━━ Records supplied ━━

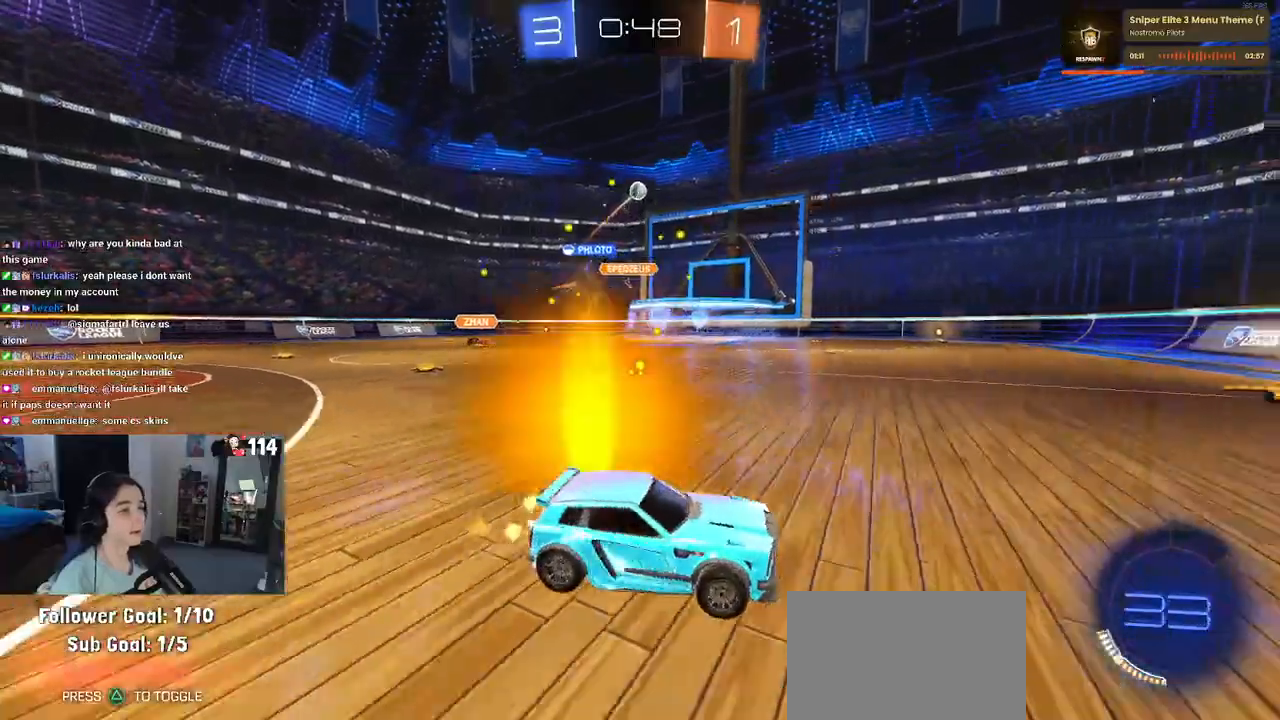
{"buttons": ["R2"], "left_stick": "center", "right_stick": "center", "events": [[167, "left_stick", "center"], [333, "left_stick", "left"], [483, "left_stick", "center"]]}
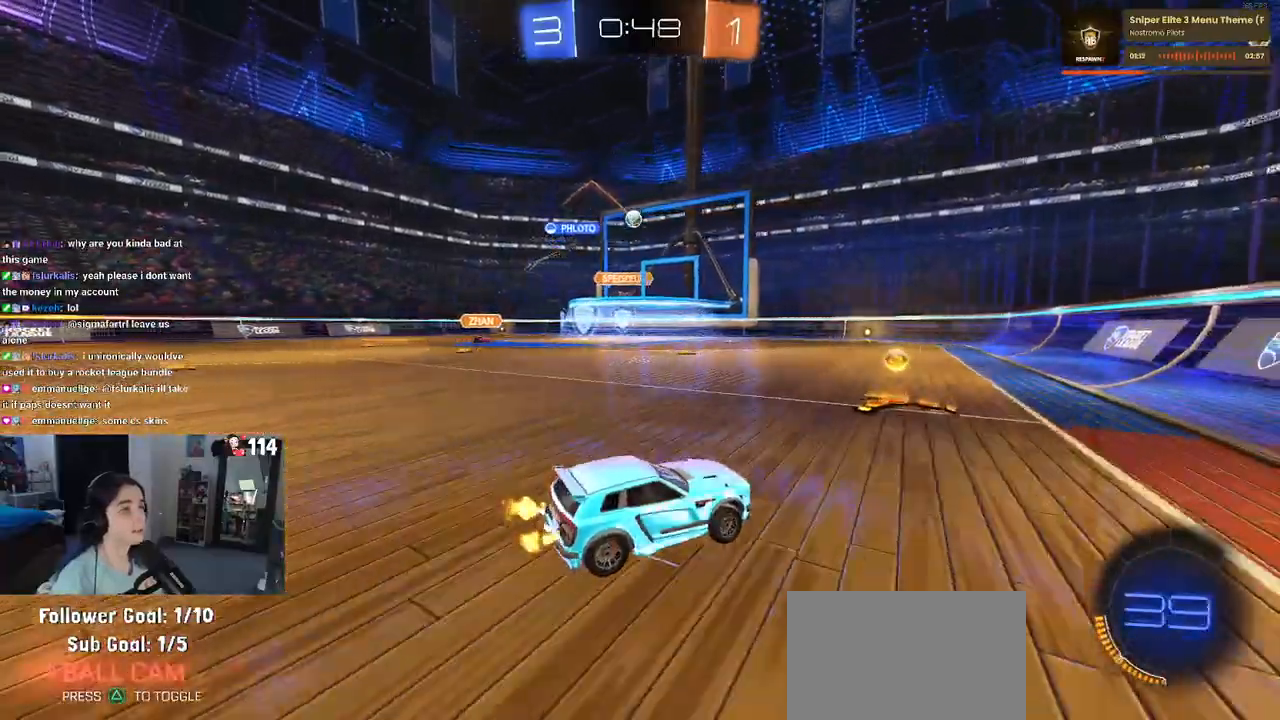
{"buttons": ["R2"], "left_stick": "left", "right_stick": "center", "events": [[267, "left_stick", "left"]]}
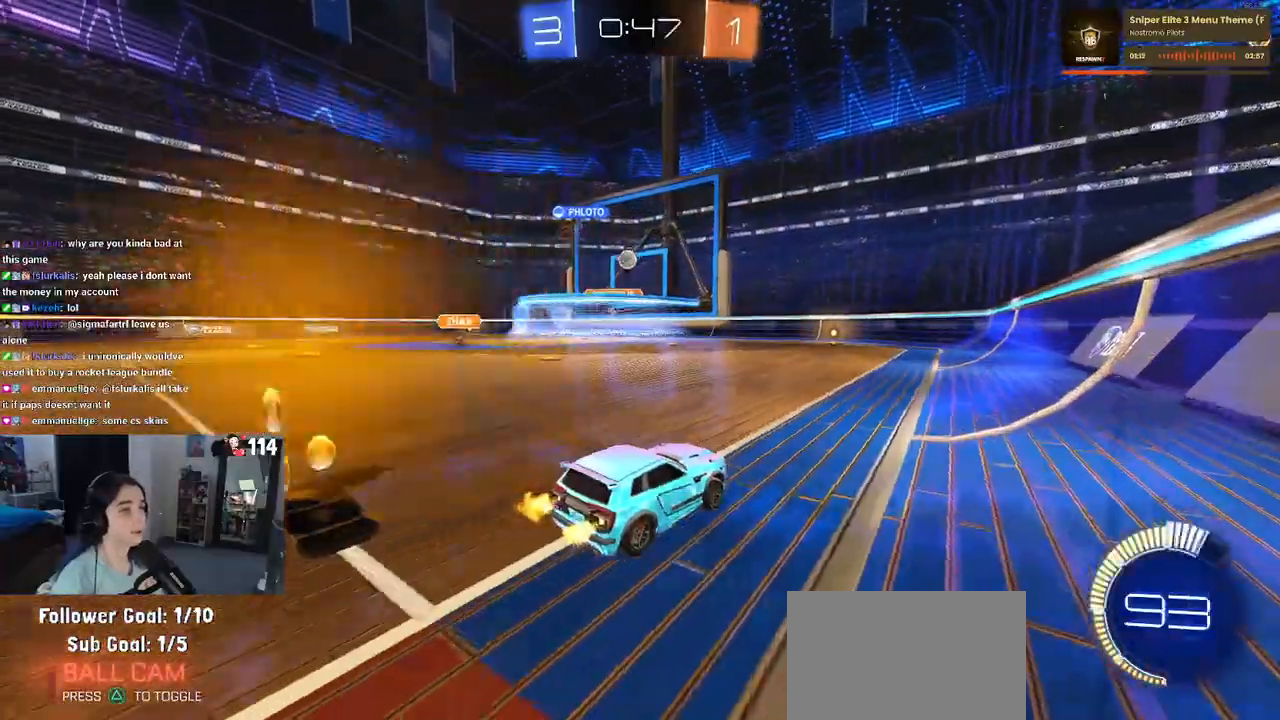
{"buttons": ["R2"], "left_stick": "center", "right_stick": "center", "events": [[233, "left_stick", "center"]]}
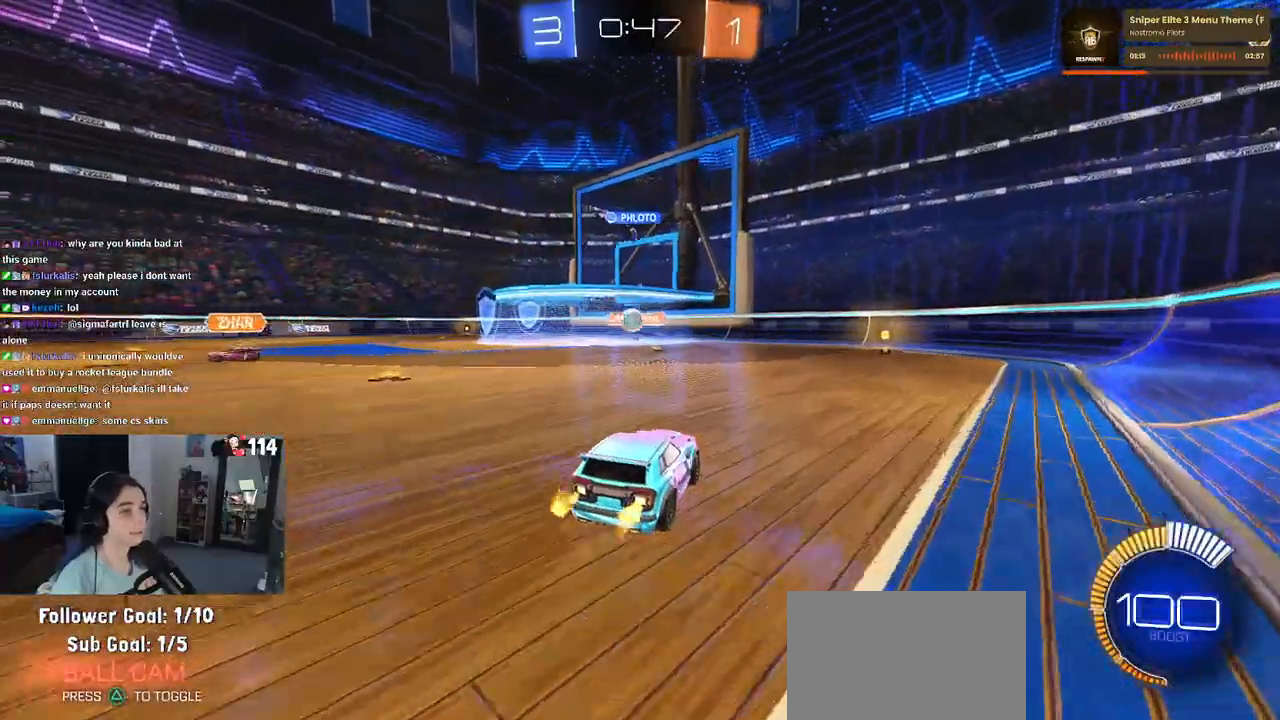
{"buttons": [], "left_stick": "center", "right_stick": "center", "events": [[33, "R2", "up"]]}
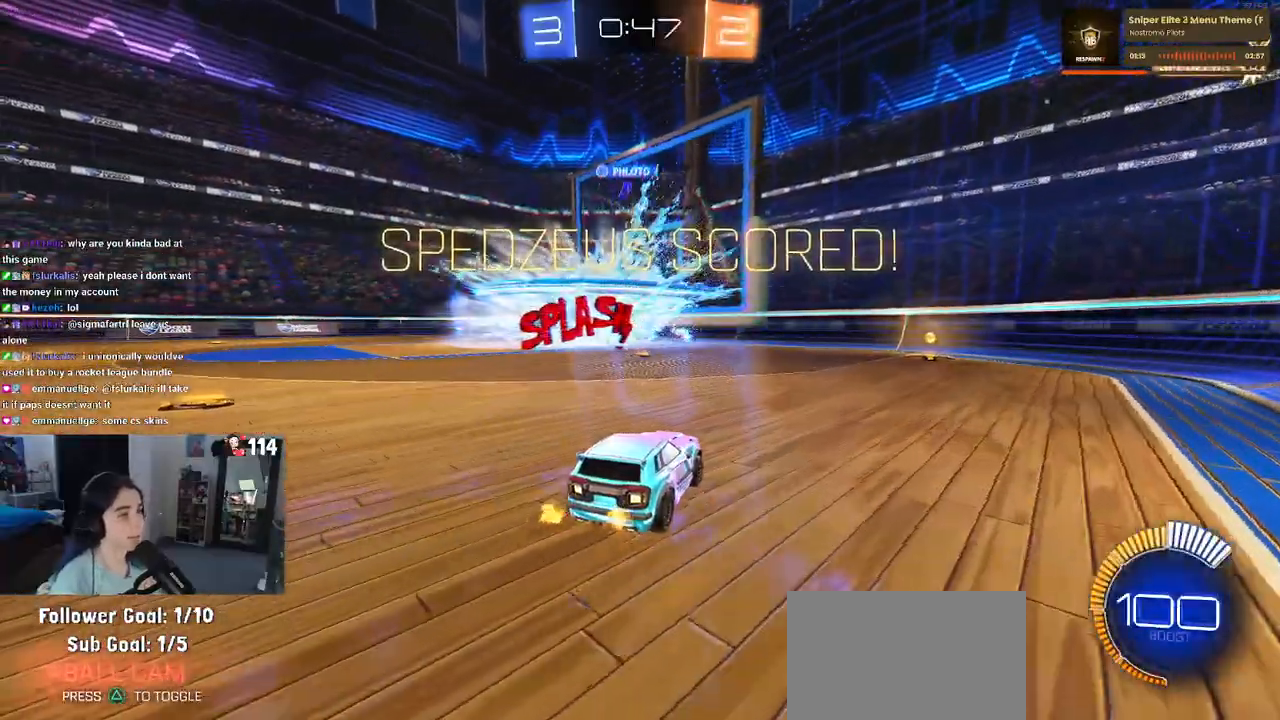
{"buttons": [], "left_stick": "center", "right_stick": "center", "events": []}
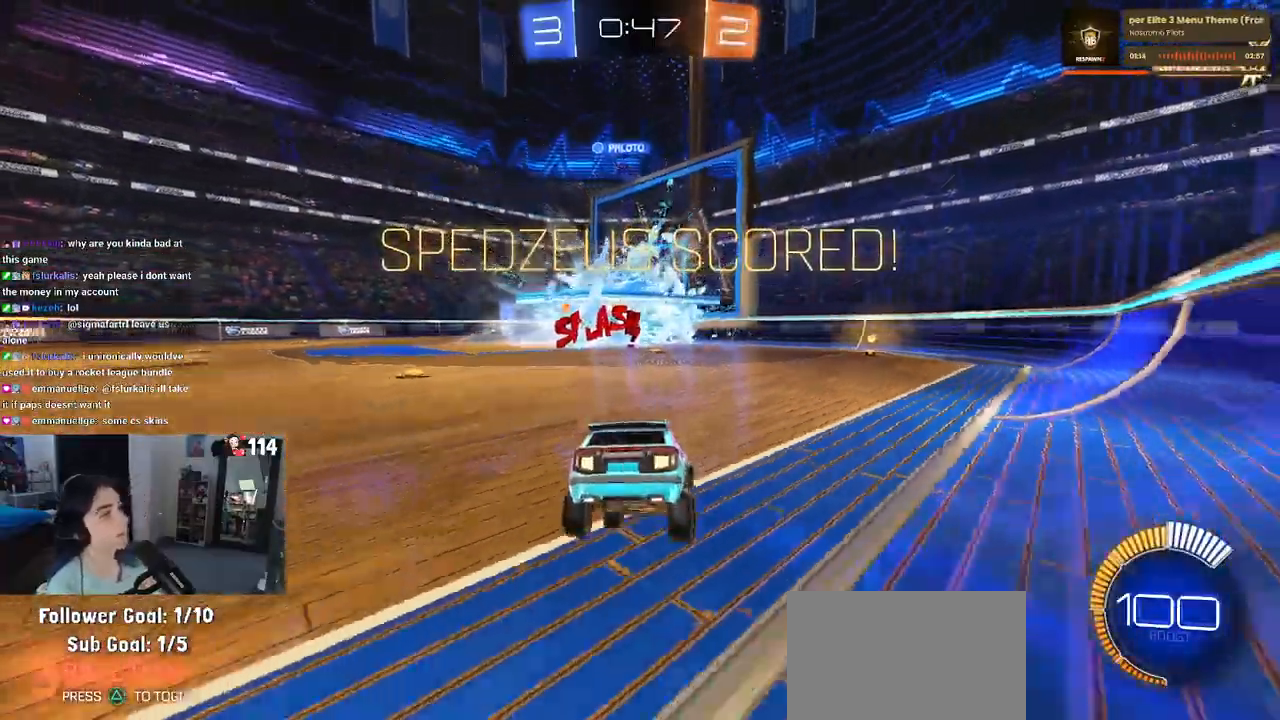
{"buttons": [], "left_stick": "center", "right_stick": "center", "events": []}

━━━

• **To do**
An exact copy of every entry, pictures left out, is what to write here.

• **Your solution**
{"buttons": ["R2"], "left_stick": "center", "right_stick": "center", "events": [[167, "left_stick", "center"], [333, "left_stick", "left"], [483, "left_stick", "center"]]}
{"buttons": ["R2"], "left_stick": "left", "right_stick": "center", "events": [[267, "left_stick", "left"]]}
{"buttons": ["R2"], "left_stick": "center", "right_stick": "center", "events": [[233, "left_stick", "center"]]}
{"buttons": [], "left_stick": "center", "right_stick": "center", "events": [[33, "R2", "up"]]}
{"buttons": [], "left_stick": "center", "right_stick": "center", "events": []}
{"buttons": [], "left_stick": "center", "right_stick": "center", "events": []}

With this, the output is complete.